Begitu tiba di Pendopo Kecamatan, Kanjeng Camat segera menyesali kata-katanya sendiri. Ribuan bebek beserta tahi lembek dan rontokan bulu berserakan menjijikkan. Bagaimana mereka bisa bertelur kalau suasana seperti perang begini? Mengapa tak kusuruh Patih dan semua Punggawa menyiapkan kandang duluan? Mengapa tak kusuruh para Penjaga menyiapkan pakan? Keluh Kanjeng Camat pada diri sendiri.

Teringat akan pakan, Kanjeng Camat makin gundah. Dari mana ia akan mendapat uang untuk membeli dedak? Apakah warga yang miskin pangan itu mau bila diminta patungan lagi? Ataukah gunung di perbatasan itu dijual saja pada Raden Camat tetangga?

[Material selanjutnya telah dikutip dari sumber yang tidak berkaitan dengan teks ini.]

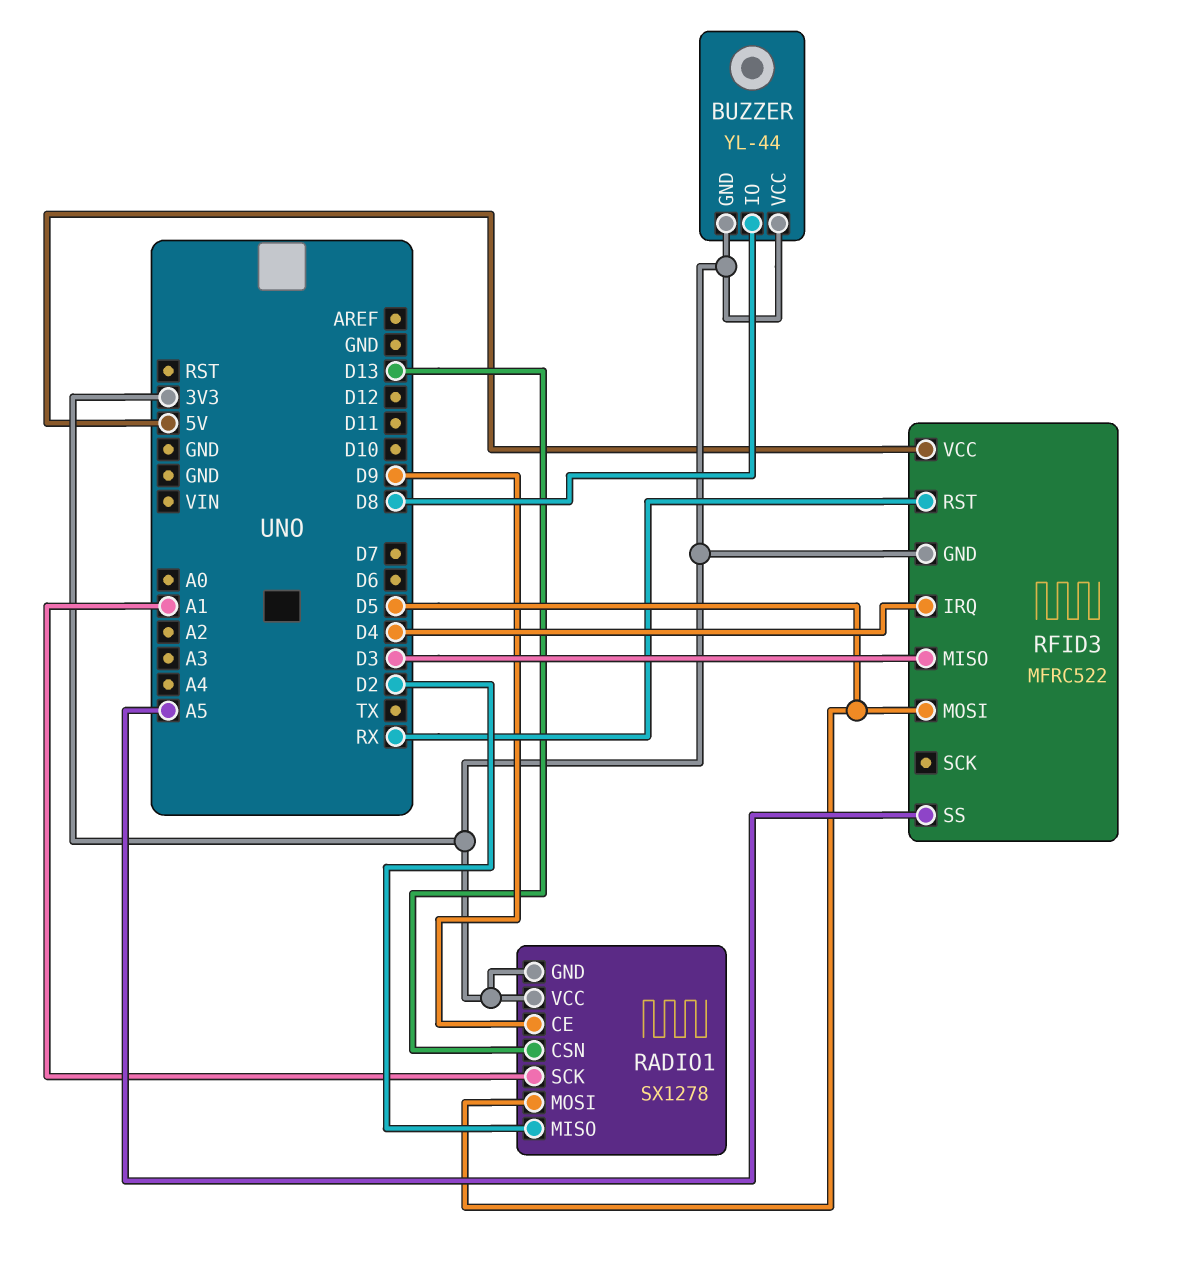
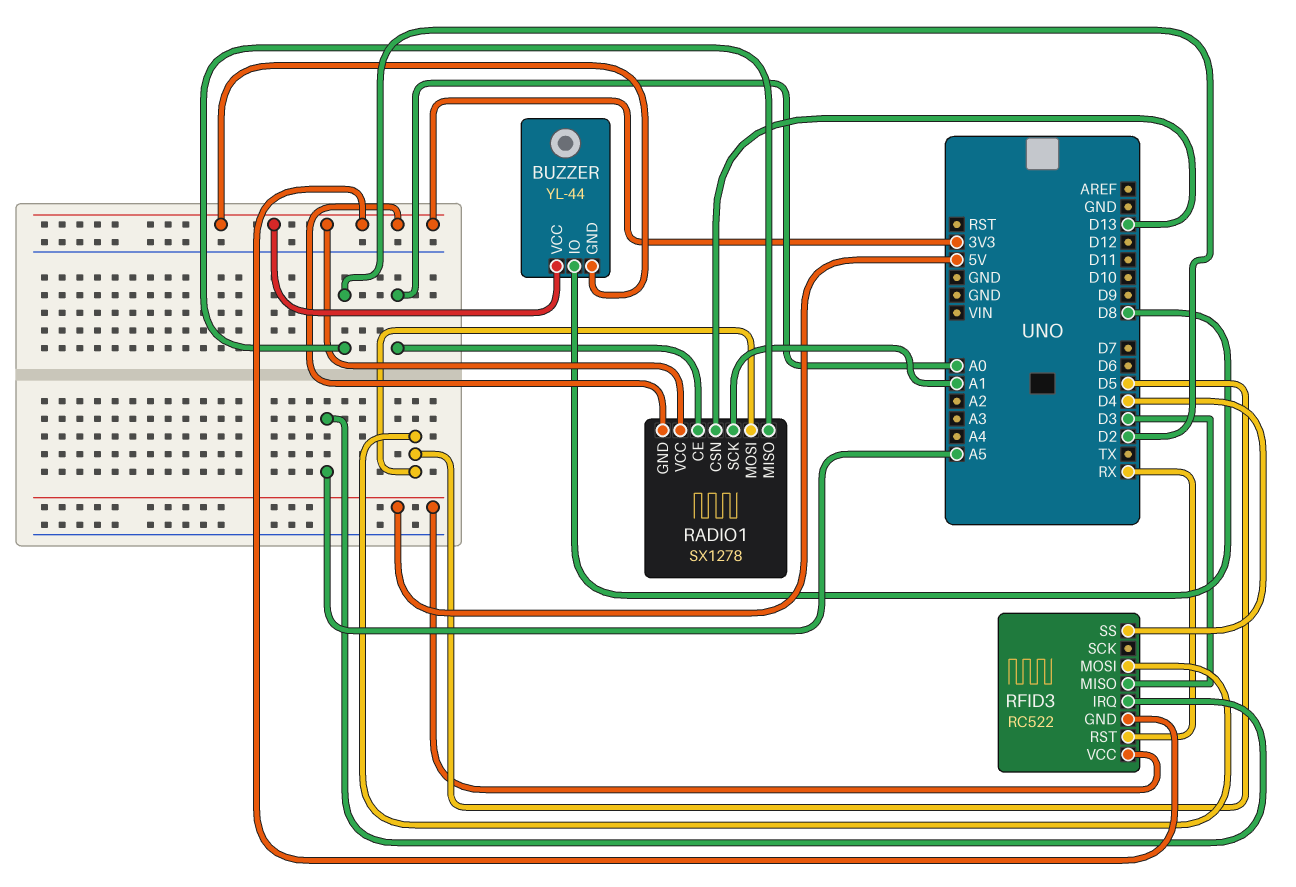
RADIO1 pin CE: D9 -> A0
RFID3: MFRC522 -> RC522
RFID3 pin IRQ: D4 -> A5
RFID3 pin SS: A5 -> D4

Kanjeng Camat terduduk lemas memandangi ribuan bebek yang rontokan bulu dan tahinya mengotori lantai dan dinding Pendopo Kecamatan. Para Kepala Dukuh belingsatan membersihkan sekujur pakaian mereka yang belepotan tahi bebek yang lembek-hitam. Sementara Patih diam-diam melangkah keluar meninggalkan Pendopo Kecamatan melalui gerbang belakang.